45. As it is, the LSSA, the GCB and the societies serving under their auspices, with the assistance of their individual members, are occupied fulltime by the task of attending to the specific needs of the two professions. That focus will be lost if the Council is to manage both professions to the extent envisaged in the Bill, particularly having regard to the effect of clause 97(2) read with clause 116.
46. Even within the advocates' profession each constituent Bar has its peculiarities determined by the demographic composition of each region, prevalent issues in each region, the demand for legal services in each region and the number of legal practitioners in each region. Consequently, each of the twelve constituent Bars has its own Council and sub-committees (certain constituent Bars have more than twenty sub-committees). In addition, ad hoc committees are appointed regularly.
47. Each society has its own peculiar investments/funds created for dedicated purposes. By way of example reference is made to the Cape Bar's Davis Trust (a testamentary trust with a specific narrow objective for the benefit of members of the Cape Bar that may not be altered without a court order) and the dedicated funds, to which members have contributed, created for members on maternity leave and for bursaries to African black female members (to address the shortage of African black female advocates at the Cape Bar) as well as general bursaries for pupils.
48. Over the years it has been illustrated how the GCB and its constituent bars have been able to serve justice expeditiously exactly because they govern/manage themselves. In addition to the aforequoted examples mentioned by Justices Mahomed and Wallis, Kentridge QC and Bizos SC, reference is made to some further examples:
48.1. Acting appointments on the Bench, pro bono or amicus curiae appearances and matters concerning the day-to-day interaction between the Bench and the Bar have been dealt with, quite often at short notice, by way of communication between constituent Bars and members of the Bench within the area of jurisdiction of those constituent Bars.
48.2. Members of the public and attorneys regularly approach constituent Bars with requests for pro bonoservices and in general those services are arranged without any delay.
48.3. Amongst its members, the Bar fulfils an important role in the continuous legal education of its members. This is particularly so for its junior members who have the in-built resource of their more experienced senior colleagues in the day-to-day challenges of practice. Members of the Bar practise in close proximity to each other and, in general, have an open door policy which facilitates the passing on of skills and hands-on mentoring of junior members.

* **Supplied data**
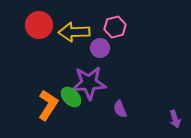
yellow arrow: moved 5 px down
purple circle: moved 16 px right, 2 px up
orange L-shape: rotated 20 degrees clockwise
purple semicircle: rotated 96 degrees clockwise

* **Stated exercise 1**
According to the passage on the Bar's self-governance, how many constituent Bars does the advocates' profession have, each with its own Council?
* **Stated exercise 2**
Copy the passage on the Bar's self-governance word for word, between "45. As it is, the" and "with clause 116.", inclusive.

* **Correct response 1**
Twelve.

* **Correct response 2**
45. As it is, the LSSA, the GCB and the societies serving under their auspices, with the assistance of their individual members, are occupied fulltime by the task of attending to the specific needs of the two professions. That focus will be lost if the Council is to manage both professions to the extent envisaged in the Bill, particularly having regard to the effect of clause 97(2) read with clause 116.